How To Keep Reading When You’re Too Tired To Read

Anna Gooding-Call

Staff Writer

Anna Gooding-Call is a librarian and writer originally from rural central New York. She got her BA in the city that inspired "The Twilight Zone" and confirms that the hitchhikers really are weird there. Today, she lives in Massachusetts with her wife and two cats.

If a good book has ever sucked you into a truly fantastic plot twist, then you know the struggle of wanting to keep turning pages long past your bedtime. It’s not a great idea to make a habit of this, especially if you prefer to read on work nights. If you’re prone to insomnia, then you’d be better off seeing a doctor. That said, once in a while, it doesn’t hurt to pull an all-nighter in the name of some good literature. Here are a few strategies for soldiering on even when you’re too tired to read.


Of all the substances that keep people awake and alert, caffeine is the most effective. If you don’t believe me, then believe the U.S. military, which long ago figured out that an army actually runs on thousands and thousands of gallons of coffee. In case you’re new to the wonderful world of stimulants, there’s caffeine in coffee, tea, chocolate, and energy drinks.

In general, chocolate is a poor vehicle for caffeine. There’s not much there, and eating something that sugary at night can mess up your system. Coffee can be a pain to brew, but the brewing process can also be a good wakeup ritual. If it’s 2:00 a.m. and you have three hours to go on your book, it might not be a bad idea. Energy drinks constitute an efficient option when you’re too tired to read but determined to try. But be sure that book is worth it! Slamming a can of that stuff can lead to a fast high and a sharp crash. These products also cause some health problems that should give anyone pause.

My happy medium is black tea. It’s not as labor-intensive as coffee or as brutal as an energy drink. It won’t mess up my nighttime sugar levels like a bar of chocolate either.

Bright Lights

The circadian rhythms that govern your sleep cycle generally respond to light. This is why you feel logy and irritable when you encounter an overcast day. Luckily, humanity has engineered a solution that’s as effective as it is questionable: bombarding the brain with light at unexpected times!
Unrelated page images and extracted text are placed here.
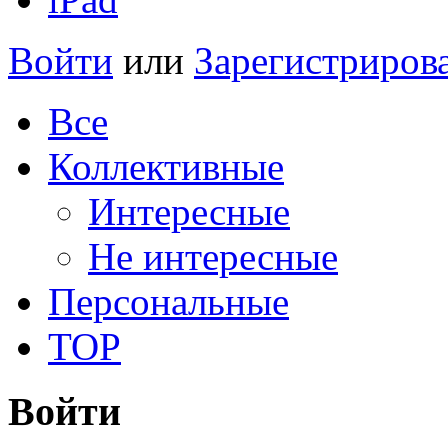
Войти
или
Зарегистриров
Все
Коллективные
Интересные
Не интересные
Персональные
TOP
Войти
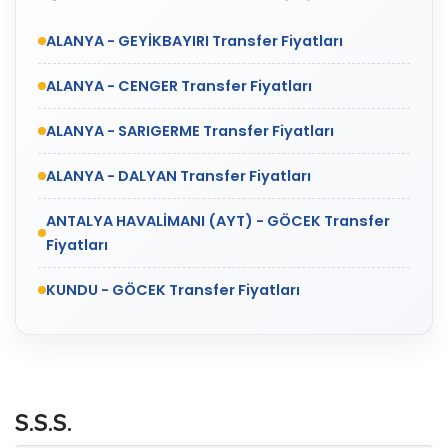
ALANYA - GEYİKBAYIRI Transfer Fiyatları
ALANYA - CENGER Transfer Fiyatları
ALANYA - SARIGERME Transfer Fiyatları
ALANYA - DALYAN Transfer Fiyatları
ANTALYA HAVALİMANI (AYT) - GÖCEK Transfer
Fiyatları
KUNDU - GÖCEK Transfer Fiyatları
S.S.S.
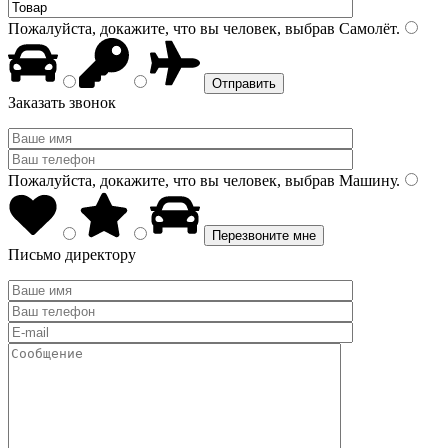
Пожалуйста, докажите, что вы человек, выбрав
Самолёт
.
Заказать звонок
Пожалуйста, докажите, что вы человек, выбрав
Машину
.
Письмо директору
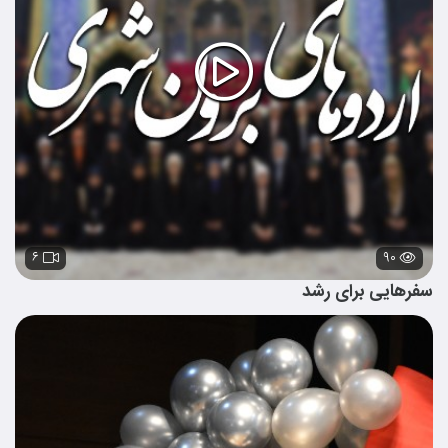
۶
۹۰
سفرهایی برای رشد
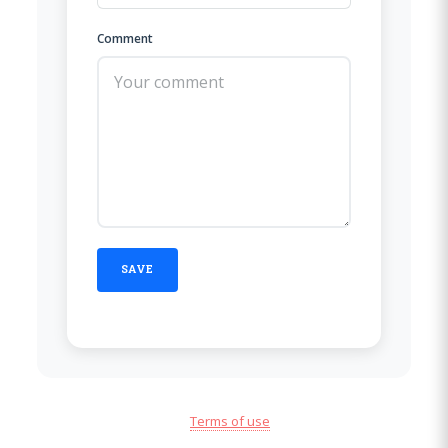
Comment
Terms of use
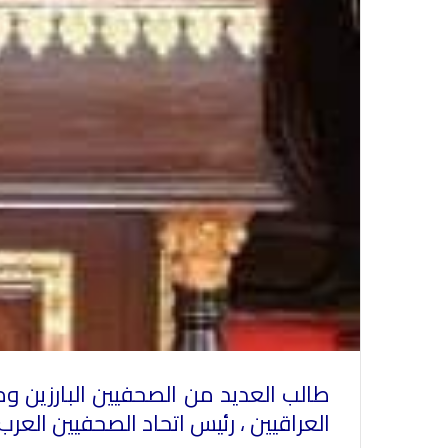
طالب العديد من الصحفيين البارزين و
العراقيين ، رئيس اتحاد الصحفيين العرب ل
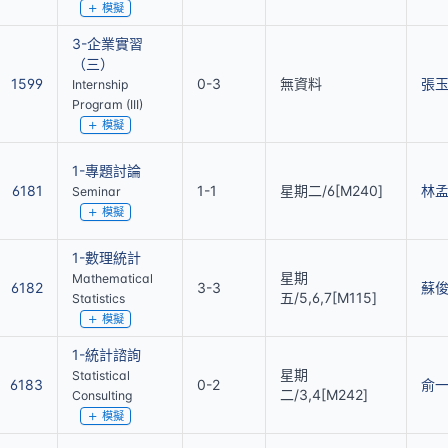
模擬
3-企業實習
（三）
1599
0-3
無資料
張
Internship
Program (III)
模擬
1-專題討論
6181
1-1
星期二/6[M240]
林
Seminar
模擬
1-數理統計
星期
Mathematical
6182
3-3
蘇
五/5,6,7[M115]
Statistics
模擬
1-統計諮詢
星期
Statistical
6183
0-2
俞
二/3,4[M242]
Consulting
模擬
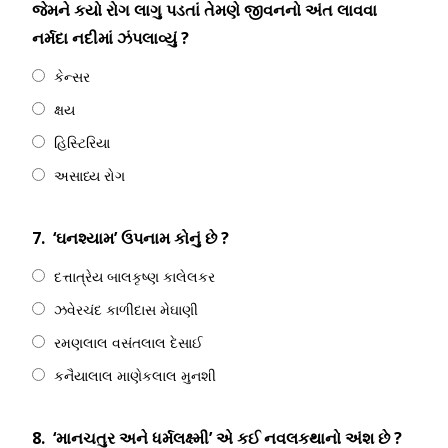
જેમને કયો રોગ લાગુ પડતાં તેમણે જીવનનો અંત લાવવા
નર્મદા નદીમાં ઝંપલાવ્યું ?
કેન્સર
ક્ષય
હિસ્ટિરિયા
અસાધ્ય રોગ
7.
‘ઘનશ્યામ’ ઉપનામ કોનું છે ?
દત્તાત્રેય બાલકૃષ્ણ કાલેલકર
ઝવેરચંદ કાળીદાસ મેઘાણી
રમણલાલ વસંતલાલ દેસાઈ
કનૈયાલાલ માણેકલાલ મુનશી
8.
‘માનચતુર અને ધર્મલક્ષ્મી’ એ કઈ નવલકથાનો અંશ છે ?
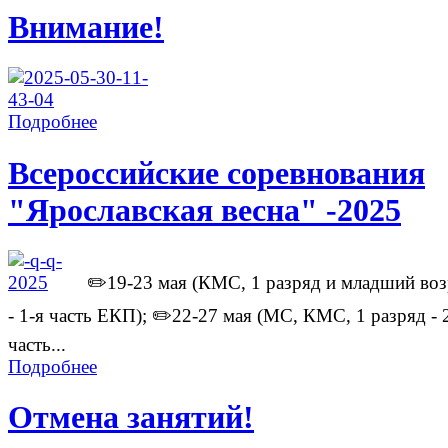
Внимание!
Подробнее
Всероссийские соревнования
"Ярославская весна" -2025
✏️19-23 мая (КМС, 1 разряд и младший воз
- 1-я часть ЕКП); ✏️22-27 мая (МС, КМС, 1 разряд - 
часть...
Подробнее
Отмена занятий!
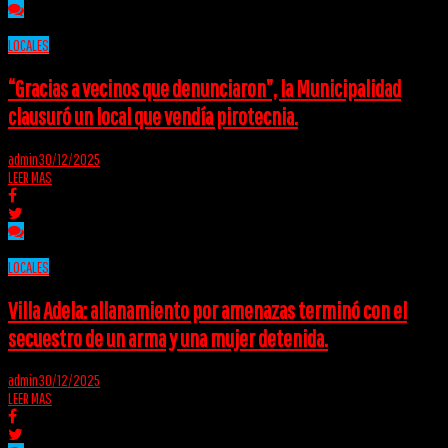
LOCALES
“Gracias a vecinos que denunciaron”, la Municipalidad
clausuró un local que vendía pirotecnia.
admin
30/12/2025
LEER MAS
LOCALES
Villa Adela: allanamiento por amenazas terminó con el
secuestro de un arma y una mujer detenida.
admin
30/12/2025
LEER MAS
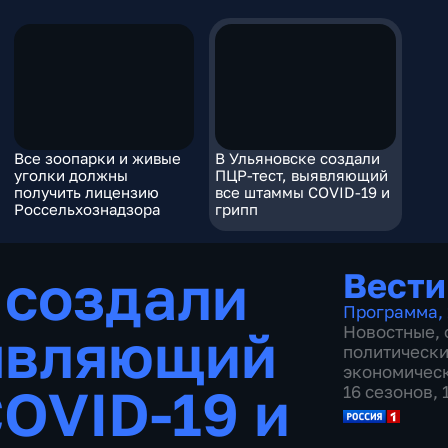
Все зоопарки и живые
В Ульяновске создали
уголки должны
ПЦР-тест, выявляющий
получить лицензию
все штаммы COVID-19 и
Россельхознадзора
грипп
 создали
Вести
Программа
,
ыявляющий
Новостные
,
политическ
экономичес
OVID-19 и
16 сезонов,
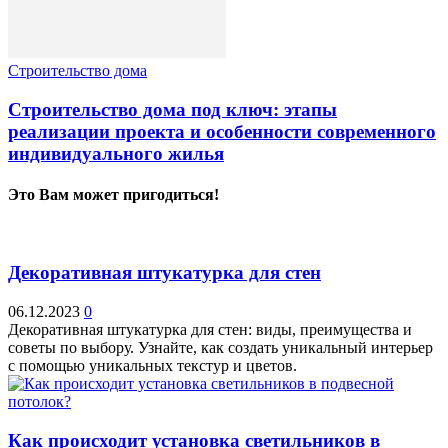
Строительство дома
Строительство дома под ключ: этапы
реализации проекта и особенности современного
индивидуального жилья
Это Вам может пригодиться!
Декоративная штукатурка для стен
06.12.2023
0
Декоративная штукатурка для стен: виды, преимущества и
советы по выбору. Узнайте, как создать уникальный интерьер
с помощью уникальных текстур и цветов.
Как происходит установка светильников в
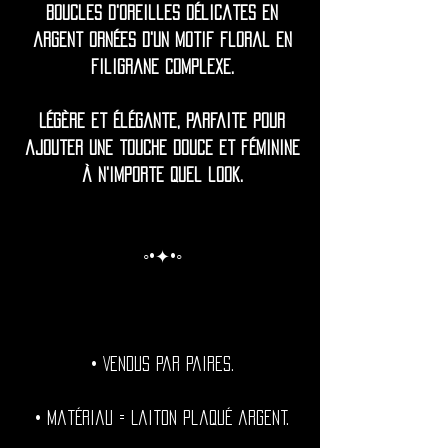
Boucles d'oreilles délicates en
argent ornées d'un motif floral en
filigrane complexe.
Légère et élégante, parfaite pour
ajouter une touche douce et féminine
à n'importe quel look.
◦•✦•◦
• Vendus par paires.
• Matériau = Laiton plaqué argent.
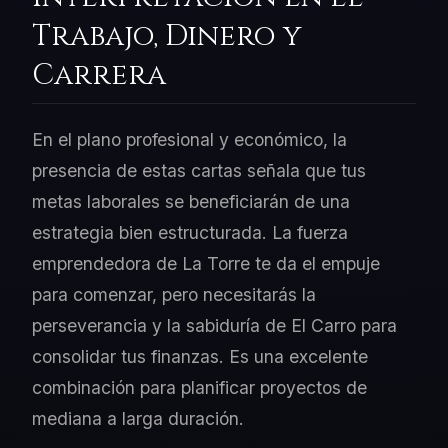
Trabajo, Dinero y
Carrera
En el plano profesional y económico, la
presencia de estas cartas señala que tus
metas laborales se beneficiarán de una
estrategia bien estructurada. La fuerza
emprendedora de La Torre te da el empuje
para comenzar, pero necesitarás la
perseverancia y la sabiduría de El Carro para
consolidar tus finanzas. Es una excelente
combinación para planificar proyectos de
mediana a larga duración.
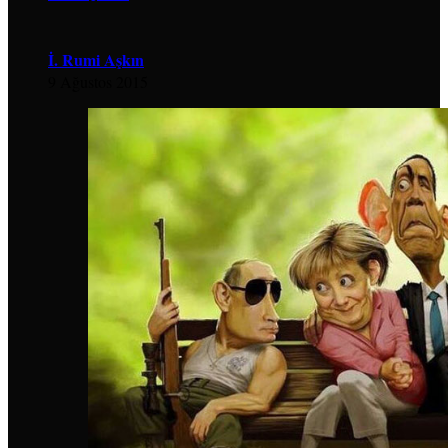
İ. Rumi Aşkın
9 Ağustos 2015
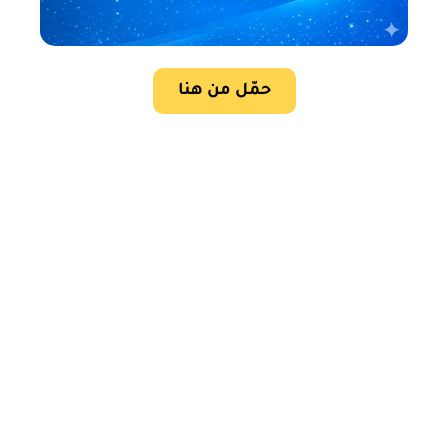
حمّل من هنا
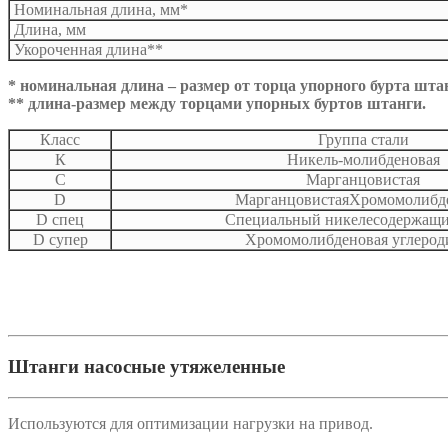
Номинальная длина, мм*
Длина, мм
Укороченная длина**
* номинальная длина – размер от торца упорного бурта шта
** длина-размер между торцами упорных буртов штанги.
Класс
Группа стали
К
Никель-молибденовая
C
Марганцовистая
D
МарганцовистаяХромомолибд
D спец
Специальный никелесодержащи
D супер
Хромомолибденовая углерод
Штанги насосные утяжеленные
Используются для оптимизации нагрузки на привод.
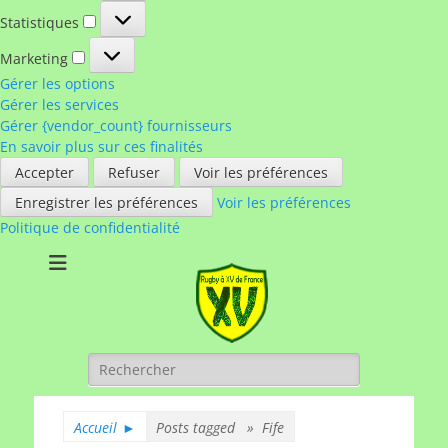
Statistiques
Statistiques
Marketing
Marketing
Gérer les options
Gérer les services
Gérer {vendor_count} fournisseurs
En savoir plus sur ces finalités
Accepter
Refuser
Voir les préférences
Enregistrer les préférences
Voir les préférences
Politique de confidentialité
Rugby à XV de
A chacun son rugby
France
Rechercher :
Accueil
►
Posts tagged »
Fife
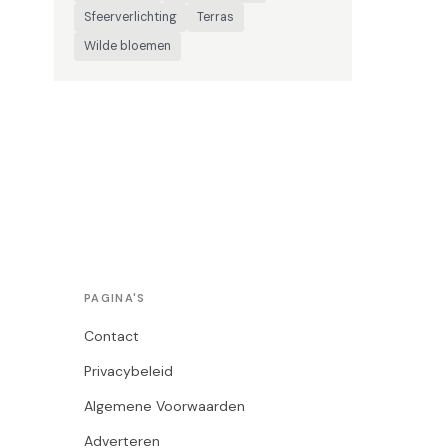
Sfeerverlichting
Terras
Wilde bloemen
PAGINA'S
Contact
Privacybeleid
Algemene Voorwaarden
Adverteren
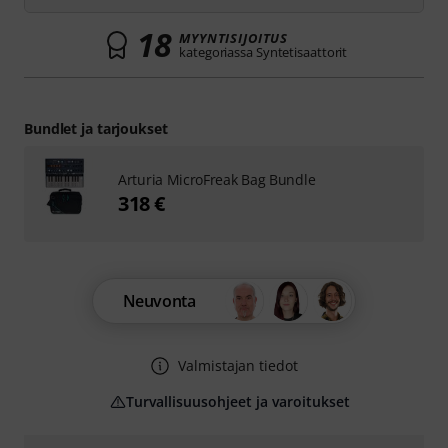
18
MYYNTISIJOITUS
kategoriassa Syntetisaattorit
Bundlet ja tarjoukset
Arturia MicroFreak Bag Bundle
318 €
Neuvonta
Valmistajan tiedot
Turvallisuusohjeet ja varoitukset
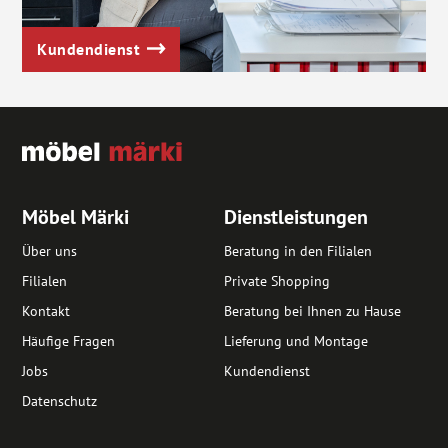
Kundendienst
Möbel Märki
Dienstleistungen
Über uns
Beratung in den Filialen
Filialen
Private Shopping
Kontakt
Beratung bei Ihnen zu Hause
Häufige Fragen
Lieferung und Montage
Jobs
Kundendienst
Datenschutz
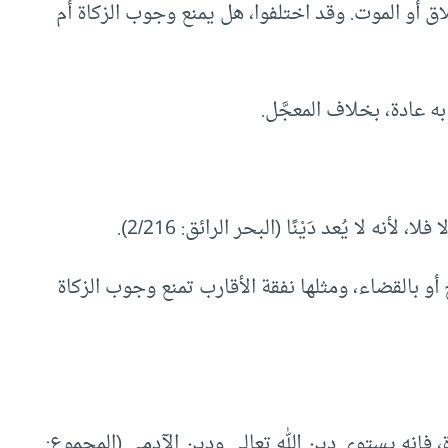
ق أو الموت. وقد اختلفوا، هل يمنع وجوب الزكاة أم
ه عادة، بخلاف المعجَّل.
ه لا يُعد دَيْنًا (البحر الرائق: 2/216).
 أو بالقضاء، ومثلها نفقة الأقارب تمنع وجوب الزكاة
كاة، فإنه يستوي دين الله تعالى ودين الآدمي (المجموع:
Light at night can contribute to insomnia. Luckily for you, you have a book to finish, so you don’t want to sleep anyway! (For a little while, at least.) When you’re too tired to read, just fish out a nice strong book light (or a book light app) and mess up your poor little noggin.

Not In The Bed

If you read in the bed, you’re just going to end up drifting off. Go read in a chair! Standing and walking can also stave off sleep. That said, if the book you’re reading isn’t thrilling enough to keep your eyes open while you’re 100% comfy, then maybe you’re actually too tired to read. Get some shuteye already!